Anhand der veröffentlichten Werke und Briefe, der Aussagen seiner Freunde sowie der Krankenberichte über Jakob van Hoddis entwickelte Fritz Bremer die Fragmente einer Biographie mit dem Titel IN ALLEN LÜFTEN HALLT ES WIE GESCHREI. Auch wenn der Vergleich oft genug strapaziert wird:
Diese Erzählung über einen der Norm entrückten, zuweilen genialen, zuweilen beängstigend schwachen Menschen erinnert auch in der Qualität ihrer Sprachregelung an ein Werk Kafkas.

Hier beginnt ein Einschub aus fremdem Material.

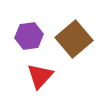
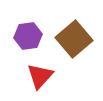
purple hexagon: moved 1 px left
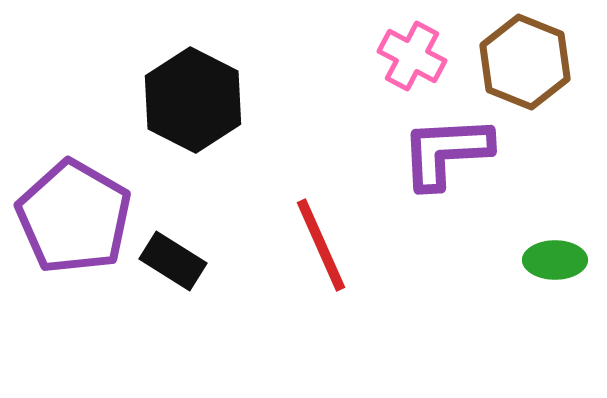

Bremer hat sich von der reinen, spärlich überlieferten Faktenlage gelöst und sie mit fiktiven Innensichten des Dichters und Patienten ausgebaut, die er nicht zuletzt in seinem Brotberuf als langjähriger Mitarbeiter in sozialpsychiatrischen Einrichtungen gewonnen hat. Dazwischen Krankenberichte, die in ihrer bürokratisch anmutenden Musterhaftigkeit groteske Kontrapunkte setzen.
Bremer ging es aber keineswegs darum, seinen Protagonisten zu verklären. Jakob van Hoddis war sicher alles andere als ein angenehmer Zeitgenosse.
Aber eine Vision des u.a. als autistisch beschriebenen Patienten führt ihn ins Triest der 70er Jahre, wo es bereits Ansätze für ein selbstbestimmtes Leben solcher Menschen gibt. Dank seiner Kompetenz und dem außergewöhnlichen Sprachvermögen Bremers ist hier ein eindrucksvolles Stück Literatur über das Aushalten des Andersseins gelungen.